Texto

________

María Teresa Morales··6 min

Migrar a otro país es, casi siempre, más que un cambio de dirección postal. Es un cambio de identidad. La lengua en la que trabajas, la manera en que te presentas, la red de apoyo que tenías construida durante años: todo se reinicia al mismo tiempo.

Nadie te cuenta, antes de migrar, que la parte más difícil no siempre es la logística. Es la sensación de tener que demostrar de nuevo, desde cero, algo que ya habías demostrado en otro lugar. Ese proceso puede sentirse como un retroceso. Casi nunca lo es.

Una de las lecciones más importantes de la migración es que la experiencia previa no desaparece: se transforma. Los años de trabajo, de liderazgo, de resolver problemas en un contexto distinto, siguen siendo un activo, aunque el nuevo entorno tarde en reconocerlo con la misma rapidez.

Emprender en un país nuevo, muchas veces junto a la familia, agrega otra capa: aprender a trabajar en equipo con las personas más cercanas, en un contexto de presión y de incertidumbre compartida. Eso exige una madurez distinta a la del emprendimiento individual: exige conversación constante, humildad para aprender de generaciones distintas y la disposición de ocupar, a veces, un rol que no habías tenido antes.

La reinvención que trae la migración no es una excepción trágica. Es, para quien decide mirarla así, una de las formas más completas de descubrir de qué está hecha realmente una persona, cuando ya no tiene el terreno conocido para sostenerse.

________

Sección de datos
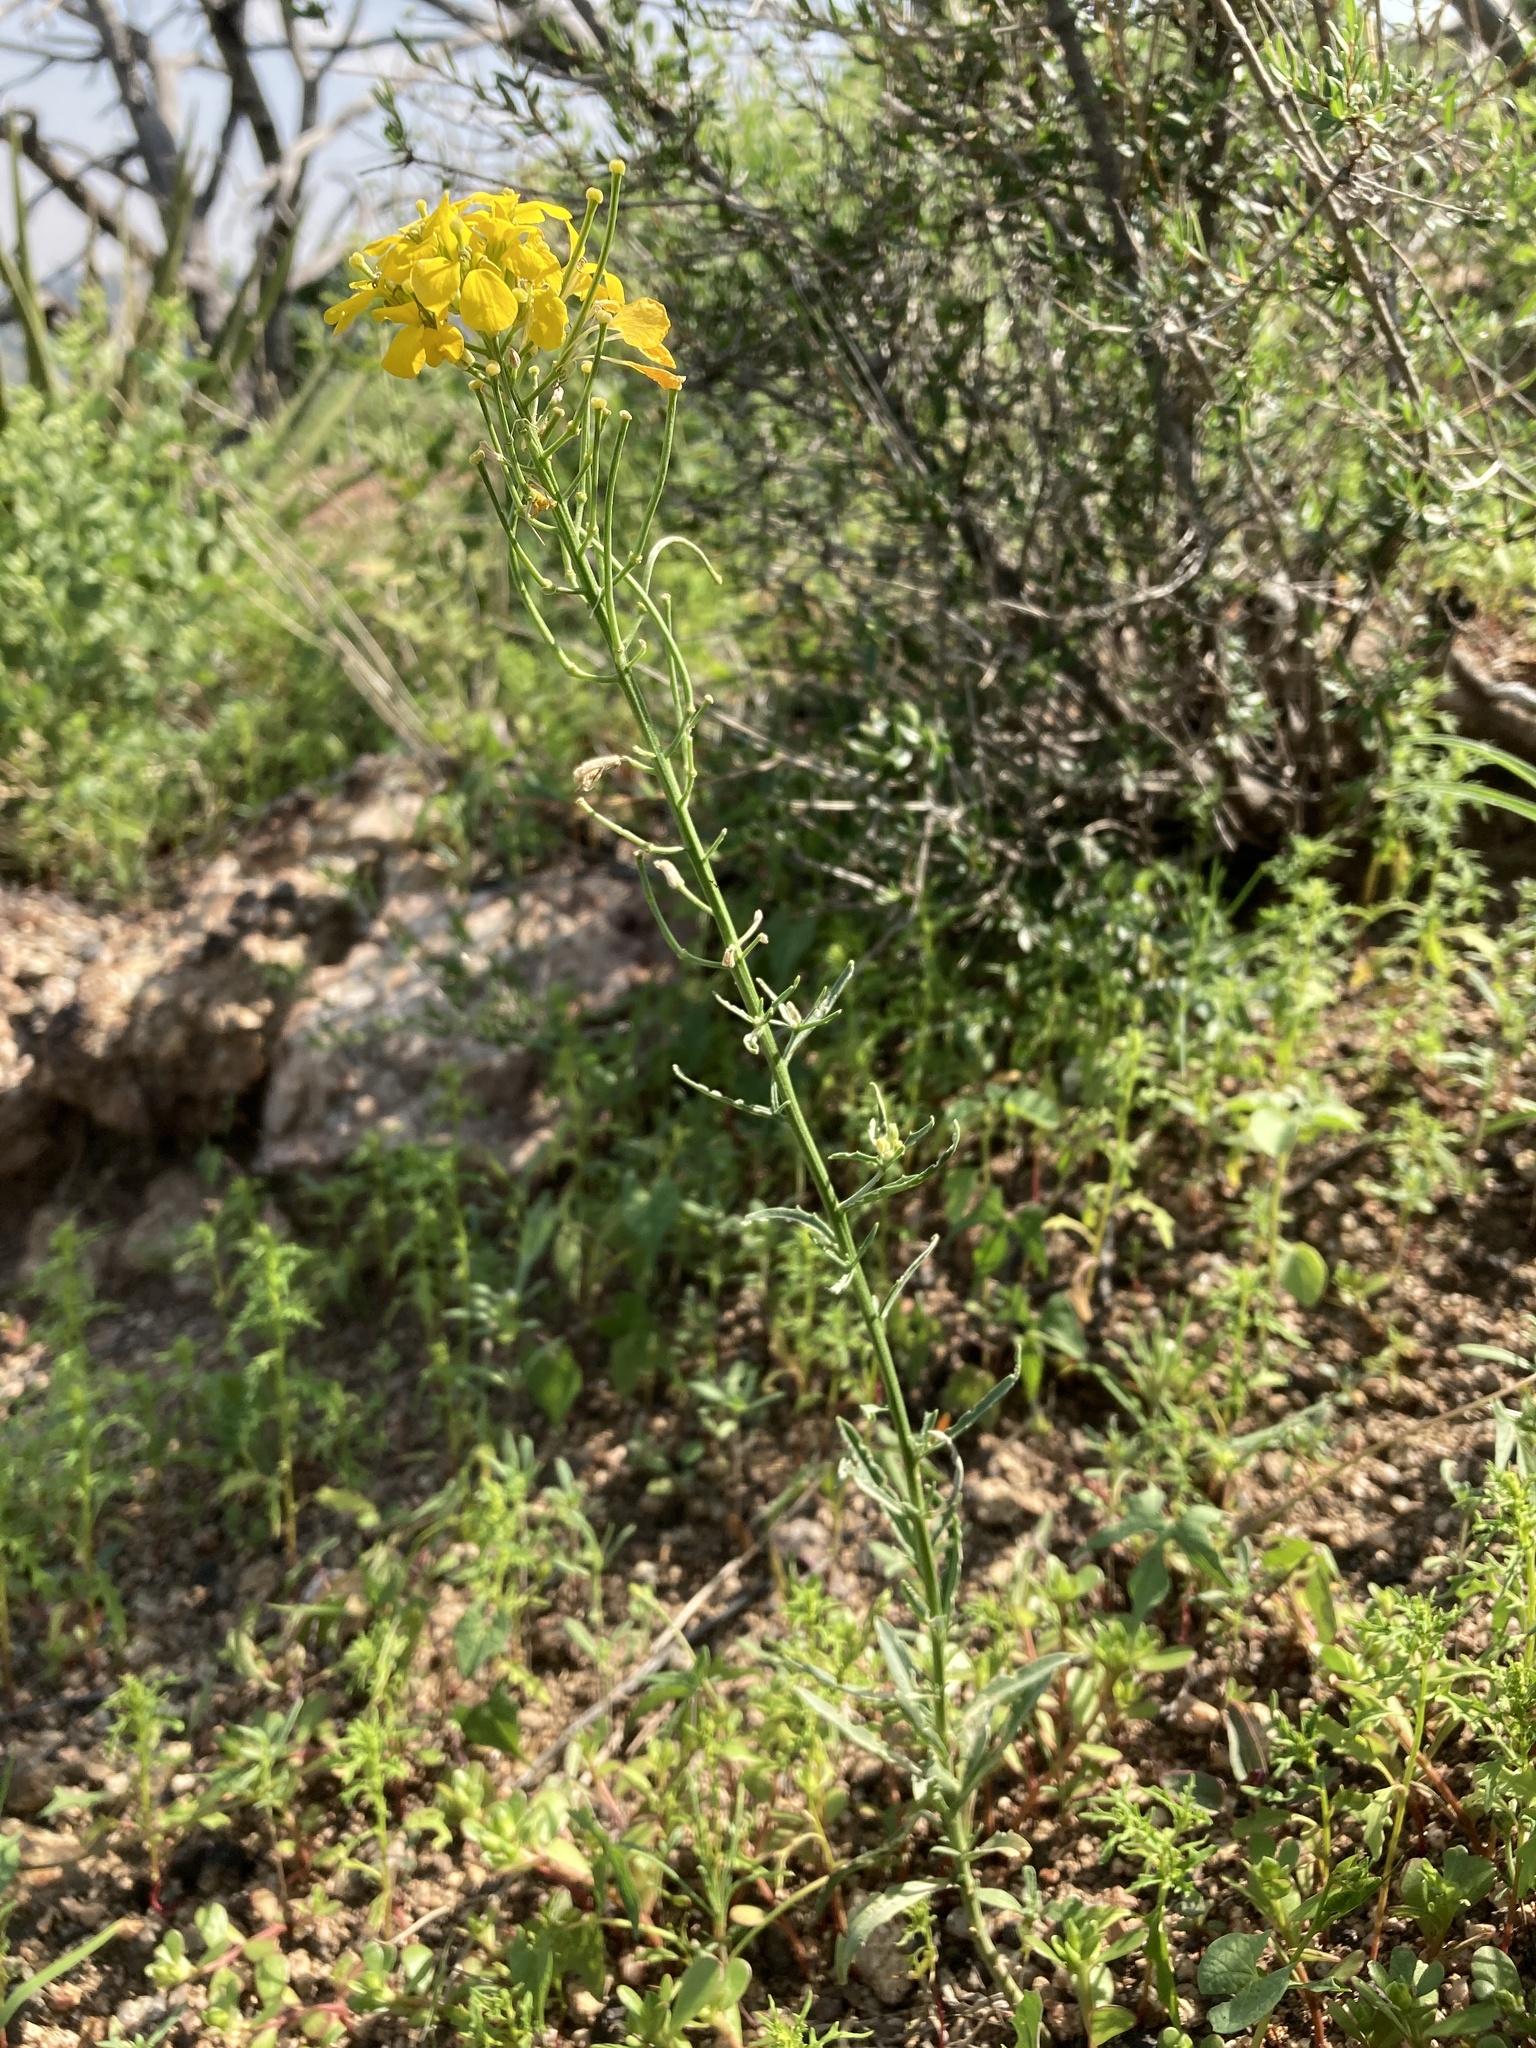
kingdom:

________

Lo que se pide
1. Reproduzca el fragmento del texto sobre la migración que va desde "Nadie te cuenta, antes" hasta "la misma rapidez.", ambos incluidos, y sustituya "retroceso" por "paso atrás".
2. Indique si cada una de estas afirmaciones concuerda con el texto sobre la migración y respalde cada respuesta con una cita literal de las palabras decisivas: (a) La parte más difícil de migrar es siempre la logística. (b) La experiencia previa desaparece al migrar. (c) Emprender junto a la familia exige conversación constante.
Las líneas de datos no guardan relación alguna con el texto sobre la migración.

Respuestas por tarea
1.
Nadie te cuenta, antes de migrar, que la parte más difícil no siempre es la logística. Es la sensación de tener que demostrar de nuevo, desde cero, algo que ya habías demostrado en otro lugar. Ese proceso puede sentirse como un paso atrás. Casi nunca lo es.

Una de las lecciones más importantes de la migración es que la experiencia previa no desaparece: se transforma. Los años de trabajo, de liderazgo, de resolver problemas en un contexto distinto, siguen siendo un activo, aunque el nuevo entorno tarde en reconocerlo con la misma rapidez.

2.
(a) No: «la parte más difícil no siempre es la logística».
(b) No: «la experiencia previa no desaparece: se transforma».
(c) Sí: «exige conversación constante».